By Graham Hays, ESPN.com

Noelle Quinn

UCLA is 4-4 and fell out of the Top 25 rankings, but senior Noelle Quinn is one of the nation's top players. (Darryl Dennis/Icon SMI)

LOS ANGELES -- At first glance, Los Angeles seems like a strange place to find a senior star playing in the shadows. But any city with as many bright lights as this one is bound to have its share of shadows.

UCLA's Noelle Quinn is really a perfect fit for a town where nothing is ever quite what it seems. On the court, the senior sizzles, dropping no-look passes on a whim and smoothly strutting down the court with the confidence of a young Antoine Walker (when that could still be construed as a compliment). She passes, she rebounds and she shoots, all with the same cool assassin's demeanor that Diana Taurasi perfected.

She's just good. And she knows it.

So who is this person sitting quietly in a deserted interview room after a recent game and talking about needing to be more vocal? Who is this mild-mannered young woman, who loves buying sheet music and playing her mother's piano, smiling shyly and patiently answering questions in a voice that wouldn't draw a second glance in a library the week before finals?

"I have to be more vocal," Quinn said. "I'm a quiet person, but on the court, it's kind of a different animal."

It turns out Quinn is just playing a role on the court, adopting the mannerisms and affects of a character she has spent more than a decade honing. The wannabes serving up lattes and muffins in coffee shops from Long Beach to Santa Monica ought to take lessons.

No longer the understudy to Lisa Willis and Nikki Blue (both of whom have gone on to the WNBA), it's a role Quinn has to carry off without a hitch if a young UCLA team is going to return to the NCAA Tournament. And as evidenced by a 4-4 start that knocked the Bruins out of the Top 25, even a perfect performance may end up being nothing more than a bittersweet soliloquy as she exits the stage.

Quinn was UCLA's leading scorer last season (18.1 ppg), scoring more points than any Bruin in 15 seasons, as UCLA raced to a 21-11 record and battled Purdue for 40 minutes before bowing out in a memorable second-round encounter on the Boilermakers' home court in the NCAA Tournament. As her 15.0 ppg and other stats suggest, her role has changed dramatically this season. She trails fellow senior Lindsey Pluimer in scoring and is shooting just 37 percent from the floor, but Quinn accounts for 42 percent of the team's assists while maintaining a respectable assist-turnover ratio (1.5) and averaging 5.5 rebounds per game.

**Required action 1**
Answer these questions using the Noelle Quinn article:
(a) Which team did UCLA play in the second round of last season's NCAA Tournament?
(b) What does Quinn love buying?
(c) What is Quinn's assist-turnover ratio this season?
**Required action 2**
According to the Noelle Quinn article, why must Quinn carry off her role this season without a hitch?
**Required action 3**
Pick up the Noelle Quinn article after its final sentence and continue writing it.
The data records have nothing to do with this work.

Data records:
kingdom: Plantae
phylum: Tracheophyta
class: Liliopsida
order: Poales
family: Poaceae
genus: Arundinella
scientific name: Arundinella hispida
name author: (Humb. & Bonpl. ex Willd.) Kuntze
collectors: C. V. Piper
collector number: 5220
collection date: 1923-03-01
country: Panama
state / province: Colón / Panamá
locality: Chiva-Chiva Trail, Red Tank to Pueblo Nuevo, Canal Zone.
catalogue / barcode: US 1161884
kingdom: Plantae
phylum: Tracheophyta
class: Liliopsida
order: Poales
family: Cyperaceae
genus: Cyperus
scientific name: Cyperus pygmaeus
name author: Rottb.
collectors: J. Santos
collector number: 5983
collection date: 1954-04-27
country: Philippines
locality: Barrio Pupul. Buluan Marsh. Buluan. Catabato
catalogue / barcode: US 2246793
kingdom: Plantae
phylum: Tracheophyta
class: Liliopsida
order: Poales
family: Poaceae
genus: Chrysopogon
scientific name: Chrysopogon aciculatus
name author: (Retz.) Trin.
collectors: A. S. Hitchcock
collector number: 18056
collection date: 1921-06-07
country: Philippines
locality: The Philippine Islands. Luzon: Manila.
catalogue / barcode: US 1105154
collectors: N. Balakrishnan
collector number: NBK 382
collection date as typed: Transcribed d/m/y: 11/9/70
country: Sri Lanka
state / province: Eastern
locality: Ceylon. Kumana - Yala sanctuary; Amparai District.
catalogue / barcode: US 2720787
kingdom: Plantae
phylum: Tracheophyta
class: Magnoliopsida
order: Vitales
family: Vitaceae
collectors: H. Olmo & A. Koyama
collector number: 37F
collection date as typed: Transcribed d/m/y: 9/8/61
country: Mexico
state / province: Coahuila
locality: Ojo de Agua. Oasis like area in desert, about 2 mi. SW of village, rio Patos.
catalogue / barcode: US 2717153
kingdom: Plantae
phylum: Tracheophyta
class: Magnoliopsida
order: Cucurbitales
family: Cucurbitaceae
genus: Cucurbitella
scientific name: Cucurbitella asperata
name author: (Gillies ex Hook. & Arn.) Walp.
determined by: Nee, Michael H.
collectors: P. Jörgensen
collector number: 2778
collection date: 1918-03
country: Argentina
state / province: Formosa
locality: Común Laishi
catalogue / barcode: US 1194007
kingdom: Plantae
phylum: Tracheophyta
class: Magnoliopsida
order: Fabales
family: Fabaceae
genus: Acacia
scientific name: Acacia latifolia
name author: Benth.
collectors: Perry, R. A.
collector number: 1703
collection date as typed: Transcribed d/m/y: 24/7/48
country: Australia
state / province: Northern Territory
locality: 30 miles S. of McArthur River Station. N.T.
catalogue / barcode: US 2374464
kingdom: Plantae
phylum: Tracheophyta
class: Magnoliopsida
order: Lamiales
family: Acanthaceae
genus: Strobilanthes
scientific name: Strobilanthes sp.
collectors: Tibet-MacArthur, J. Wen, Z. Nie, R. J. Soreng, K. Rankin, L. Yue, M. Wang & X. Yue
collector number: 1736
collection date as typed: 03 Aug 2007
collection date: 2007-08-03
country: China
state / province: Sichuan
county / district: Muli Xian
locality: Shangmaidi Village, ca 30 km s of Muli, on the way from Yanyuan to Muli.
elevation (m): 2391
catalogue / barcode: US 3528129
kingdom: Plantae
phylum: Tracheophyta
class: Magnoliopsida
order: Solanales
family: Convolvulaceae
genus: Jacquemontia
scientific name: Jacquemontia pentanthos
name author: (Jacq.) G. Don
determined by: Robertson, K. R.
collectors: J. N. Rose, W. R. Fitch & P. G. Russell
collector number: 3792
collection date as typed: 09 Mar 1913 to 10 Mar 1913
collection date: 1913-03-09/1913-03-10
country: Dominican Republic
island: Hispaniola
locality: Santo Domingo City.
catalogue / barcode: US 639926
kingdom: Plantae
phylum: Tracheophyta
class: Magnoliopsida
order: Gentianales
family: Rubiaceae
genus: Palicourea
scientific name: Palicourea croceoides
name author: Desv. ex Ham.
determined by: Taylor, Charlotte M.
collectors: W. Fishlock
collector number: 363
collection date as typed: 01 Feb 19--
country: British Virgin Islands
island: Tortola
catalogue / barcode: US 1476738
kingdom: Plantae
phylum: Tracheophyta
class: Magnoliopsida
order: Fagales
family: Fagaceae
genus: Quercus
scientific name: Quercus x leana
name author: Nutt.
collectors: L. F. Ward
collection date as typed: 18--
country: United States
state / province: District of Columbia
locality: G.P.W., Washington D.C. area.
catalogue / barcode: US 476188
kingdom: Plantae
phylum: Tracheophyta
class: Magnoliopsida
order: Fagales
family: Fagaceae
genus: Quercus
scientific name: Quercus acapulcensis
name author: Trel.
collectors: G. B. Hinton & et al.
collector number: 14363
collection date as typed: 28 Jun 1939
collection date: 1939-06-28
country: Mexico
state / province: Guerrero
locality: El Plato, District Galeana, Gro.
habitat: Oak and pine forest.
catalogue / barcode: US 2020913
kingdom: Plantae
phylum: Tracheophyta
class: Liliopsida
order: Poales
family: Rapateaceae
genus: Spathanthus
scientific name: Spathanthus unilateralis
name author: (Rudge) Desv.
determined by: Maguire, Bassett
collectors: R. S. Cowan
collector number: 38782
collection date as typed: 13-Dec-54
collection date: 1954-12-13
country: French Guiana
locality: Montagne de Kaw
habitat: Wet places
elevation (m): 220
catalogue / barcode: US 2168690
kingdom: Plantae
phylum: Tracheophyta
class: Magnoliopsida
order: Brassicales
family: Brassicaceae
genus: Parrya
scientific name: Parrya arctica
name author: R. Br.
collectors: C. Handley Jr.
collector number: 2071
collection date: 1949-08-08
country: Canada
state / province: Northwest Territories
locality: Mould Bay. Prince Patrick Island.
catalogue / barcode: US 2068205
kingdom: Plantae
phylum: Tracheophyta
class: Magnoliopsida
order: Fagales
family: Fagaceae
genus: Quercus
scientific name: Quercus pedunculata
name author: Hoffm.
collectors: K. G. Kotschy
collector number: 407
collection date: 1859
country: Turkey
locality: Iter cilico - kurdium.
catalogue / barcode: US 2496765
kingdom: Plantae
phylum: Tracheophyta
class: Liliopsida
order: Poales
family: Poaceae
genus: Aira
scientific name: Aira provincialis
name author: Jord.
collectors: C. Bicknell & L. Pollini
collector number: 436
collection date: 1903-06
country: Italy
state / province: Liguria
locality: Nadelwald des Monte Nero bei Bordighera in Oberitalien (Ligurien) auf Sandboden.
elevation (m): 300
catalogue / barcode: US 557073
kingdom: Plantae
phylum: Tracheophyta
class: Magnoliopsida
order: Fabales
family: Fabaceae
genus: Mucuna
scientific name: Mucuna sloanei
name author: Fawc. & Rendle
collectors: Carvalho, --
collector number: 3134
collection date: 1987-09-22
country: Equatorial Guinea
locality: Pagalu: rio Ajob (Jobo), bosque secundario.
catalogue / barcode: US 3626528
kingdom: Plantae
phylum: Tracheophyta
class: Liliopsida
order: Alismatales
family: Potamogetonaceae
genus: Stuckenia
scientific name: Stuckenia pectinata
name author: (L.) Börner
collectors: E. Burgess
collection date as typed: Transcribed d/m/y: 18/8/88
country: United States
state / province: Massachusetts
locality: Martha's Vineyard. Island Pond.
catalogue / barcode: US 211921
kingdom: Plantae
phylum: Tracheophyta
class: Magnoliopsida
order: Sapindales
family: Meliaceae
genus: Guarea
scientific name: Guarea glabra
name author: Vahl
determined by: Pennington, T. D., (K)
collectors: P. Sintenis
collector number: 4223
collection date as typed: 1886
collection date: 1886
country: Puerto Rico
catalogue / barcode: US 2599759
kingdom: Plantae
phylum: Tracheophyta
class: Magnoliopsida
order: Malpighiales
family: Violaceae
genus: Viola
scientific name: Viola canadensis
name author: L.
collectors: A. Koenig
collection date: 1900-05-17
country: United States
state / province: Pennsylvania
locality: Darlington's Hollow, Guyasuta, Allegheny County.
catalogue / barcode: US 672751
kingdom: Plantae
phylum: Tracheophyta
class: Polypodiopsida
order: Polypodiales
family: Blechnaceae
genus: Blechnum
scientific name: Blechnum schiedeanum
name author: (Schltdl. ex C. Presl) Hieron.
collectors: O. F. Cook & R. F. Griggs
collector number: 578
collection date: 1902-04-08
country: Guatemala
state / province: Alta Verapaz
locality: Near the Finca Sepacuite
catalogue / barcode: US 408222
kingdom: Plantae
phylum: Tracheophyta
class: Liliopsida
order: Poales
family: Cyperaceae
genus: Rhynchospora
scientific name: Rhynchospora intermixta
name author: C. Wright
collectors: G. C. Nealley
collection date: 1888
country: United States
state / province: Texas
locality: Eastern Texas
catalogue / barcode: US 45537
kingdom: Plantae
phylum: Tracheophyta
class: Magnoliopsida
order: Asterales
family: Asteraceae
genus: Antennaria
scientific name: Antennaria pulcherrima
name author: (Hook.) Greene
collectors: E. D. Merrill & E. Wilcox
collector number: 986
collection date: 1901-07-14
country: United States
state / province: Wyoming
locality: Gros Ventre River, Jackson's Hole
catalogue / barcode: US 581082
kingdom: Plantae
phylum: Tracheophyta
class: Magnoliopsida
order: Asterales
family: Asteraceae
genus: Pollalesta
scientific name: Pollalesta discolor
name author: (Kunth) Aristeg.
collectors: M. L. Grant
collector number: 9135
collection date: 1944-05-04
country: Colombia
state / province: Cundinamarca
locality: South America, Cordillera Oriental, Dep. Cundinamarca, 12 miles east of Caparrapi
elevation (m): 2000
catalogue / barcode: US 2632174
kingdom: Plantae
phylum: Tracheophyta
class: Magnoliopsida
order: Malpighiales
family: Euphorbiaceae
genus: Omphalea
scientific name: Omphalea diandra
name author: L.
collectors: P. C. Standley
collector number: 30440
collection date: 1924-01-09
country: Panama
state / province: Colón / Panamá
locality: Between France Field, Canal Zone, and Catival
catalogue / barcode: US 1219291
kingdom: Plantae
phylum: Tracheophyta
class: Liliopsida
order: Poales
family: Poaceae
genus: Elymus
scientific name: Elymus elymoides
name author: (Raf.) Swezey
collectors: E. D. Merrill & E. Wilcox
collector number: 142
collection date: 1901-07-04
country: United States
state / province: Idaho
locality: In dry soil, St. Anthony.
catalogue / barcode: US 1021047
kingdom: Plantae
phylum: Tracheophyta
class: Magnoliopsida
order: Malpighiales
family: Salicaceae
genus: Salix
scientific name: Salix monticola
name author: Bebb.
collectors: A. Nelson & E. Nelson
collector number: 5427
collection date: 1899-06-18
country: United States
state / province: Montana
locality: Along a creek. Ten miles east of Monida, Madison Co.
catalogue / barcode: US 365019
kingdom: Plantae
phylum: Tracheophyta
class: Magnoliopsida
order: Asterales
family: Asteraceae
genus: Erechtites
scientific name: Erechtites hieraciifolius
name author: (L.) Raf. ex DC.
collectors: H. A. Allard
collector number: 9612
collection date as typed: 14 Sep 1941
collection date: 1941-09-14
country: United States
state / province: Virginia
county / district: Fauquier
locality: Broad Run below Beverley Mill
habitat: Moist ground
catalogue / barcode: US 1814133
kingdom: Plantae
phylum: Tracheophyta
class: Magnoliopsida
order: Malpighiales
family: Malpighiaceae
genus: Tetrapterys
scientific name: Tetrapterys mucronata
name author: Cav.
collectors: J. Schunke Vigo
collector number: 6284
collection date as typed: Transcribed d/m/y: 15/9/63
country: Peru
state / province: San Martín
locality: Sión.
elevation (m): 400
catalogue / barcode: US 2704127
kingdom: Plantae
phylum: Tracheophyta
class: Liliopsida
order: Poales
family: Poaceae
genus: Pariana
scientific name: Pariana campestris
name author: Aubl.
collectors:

**Written reply 1**
(a) Purdue
(b) Sheet music
(c) 1.5

**Written reply 2**
Quinn is no longer the understudy to Lisa Willis and Nikki Blue, who have both gone on to the WNBA. She has to perform her role flawlessly if a young UCLA team is going to return to the NCAA Tournament.

**Written reply 3**
"It's totally different," Quinn said. "First of all, Nikki was our point guard and ran the show, Lisa was our shooter and our defensive specialist and did a little bit of everything. So I have the ball in my hands a lot, which is a different role for me. I'm used to it, because when I was growing up I played point a little bit, but not only do I have to play point, I have to rebound, I have to score and I have to be a leader, a vocal leader and tell people where to go."

Of the eight players averaging double-digit minutes in UCLA's rotation, four are either freshmen or sophomores, and a fifth, senior Shaina Zaidi, is playing the first significant minutes of her career. That leaves Quinn, Pluimer and three-year role player Amanda Livingston as the experienced hands for coach Kathy Olivier.

Pluimer, who is too often forced to play out of position in the post, is a versatile wing player with height and a good midrange game, but Quinn is the foundation and the first three stories of a four-story house. And as frustrating as it might seem, she understands that for the time being, part of being that foundation is not wavering in the lessons learned during her first three seasons.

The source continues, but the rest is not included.